Consider the smooth vector field on $\mathbb{R}^3$ given by
$$V=-y \frac{\partial }{\partial y}+z \frac{\partial }{\partial z}$$
and let $M=\{(x,y,z)\in \mathbb{R}^3 \ | \ x^2+yz=1\}$.
a) Show that $M$ is an embedded submanifold of $\mathbb{R}^3$.
b) Show that $V$ is tangent to $M$.
I know how to do a), I just need help with b). I am thinking of
Let $f:\mathbb{R}^3\to \mathbb{R}$ to be $f(x,y,z)=x^2+yz$. Then compute the kernel of $df$. However, I’m a little bit stuck at this.
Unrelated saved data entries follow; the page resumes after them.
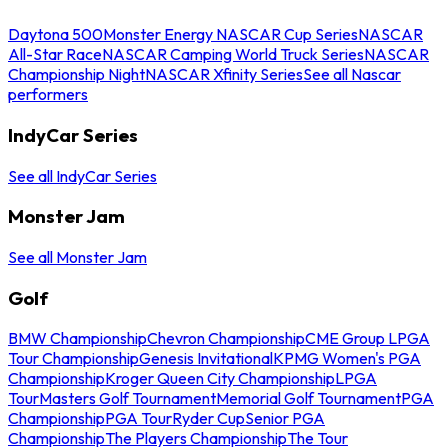
Daytona 500
Monster Energy NASCAR Cup Series
NASCAR
All-Star Race
NASCAR Camping World Truck Series
NASCAR
Championship Night
NASCAR Xfinity Series
See all Nascar
performers
IndyCar Series
See all IndyCar Series
Monster Jam
See all Monster Jam
Golf
BMW Championship
Chevron Championship
CME Group LPGA
Tour Championship
Genesis Invitational
KPMG Women's PGA
Championship
Kroger Queen City Championship
LPGA
Tour
Masters Golf Tournament
Memorial Golf Tournament
PGA
Championship
PGA Tour
Ryder Cup
Senior PGA
Championship
The Players Championship
The Tour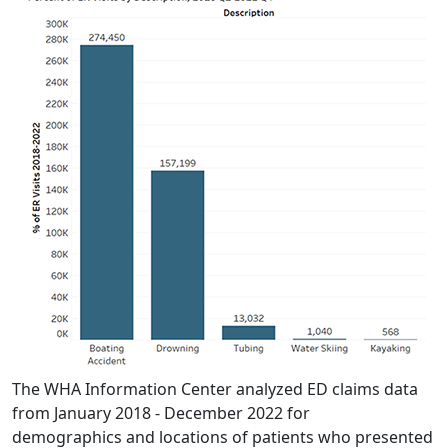
The WHA Information Center analyzed ED claims data
from January 2018 - December 2022 for
demographics and locations of patients who presented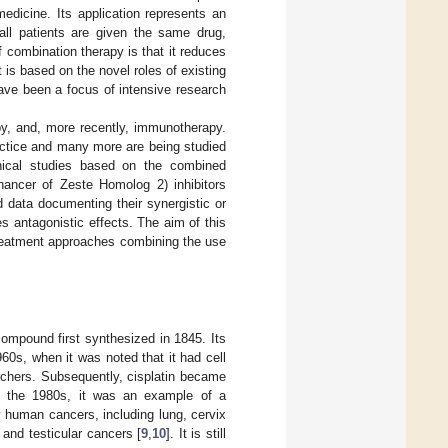
edicine. Its application represents an
ll patients are given the same drug,
of combination therapy is that it reduces
 is based on the novel roles of existing
have been a focus of intensive research
py, and, more recently, immunotherapy.
actice and many more are being studied
inical studies based on the combined
hancer of Zeste Homolog 2) inhibitors
d data documenting their synergistic or
s antagonistic effects. The aim of this
 treatment approaches combining the use
 compound first synthesized in 1845. Its
60s, when it was noted that it had cell
earchers. Subsequently, cisplatin became
In the 1980s, it was an example of a
 human cancers, including lung, cervix
and testicular cancers [
9
,
10
]. It is still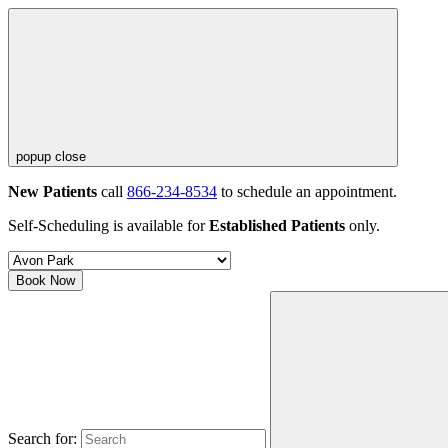
popup close
New Patients
call
866-234-8534
to schedule an appointment.
Self-Scheduling is available for
Established Patients
only.
Book Now
Search for: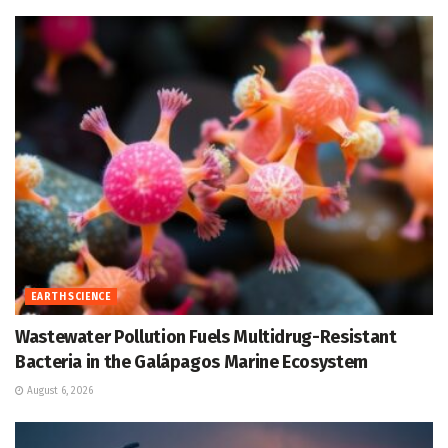
EARTH SCIENCE
Wastewater Pollution Fuels Multidrug-Resistant
Bacteria in the Galápagos Marine Ecosystem
August 6, 2026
Any help would be appreciated.
Thank you.
Given a smooth function $f : \mathbb{R}^3 \to \mathbb{R}$, the derivative $df$ defined on the tangent space of each $(x, y, z) \in \mathbb{R}^3$ is speficied by the matrix
$$ d_{(x, y, z)} f = \begin{bmatrix} \frac{\partial f}{\partial x} & \frac{\partial f}{\partial y} & \frac{\partial f}{\partial z} \end{bmatrix} = \begin{bmatrix} 2x & z & y \end{bmatrix} $$
and the matrix is with respect to the basis $\{ \frac{\partial}{\partial x} , \frac{\partial}{\partial y} , \frac{\partial}{\partial z} \}$ of the tangent space at $(x, y, z)$. See that the vector field $V$ at each point on the manifold is in the kernel of the above transformation.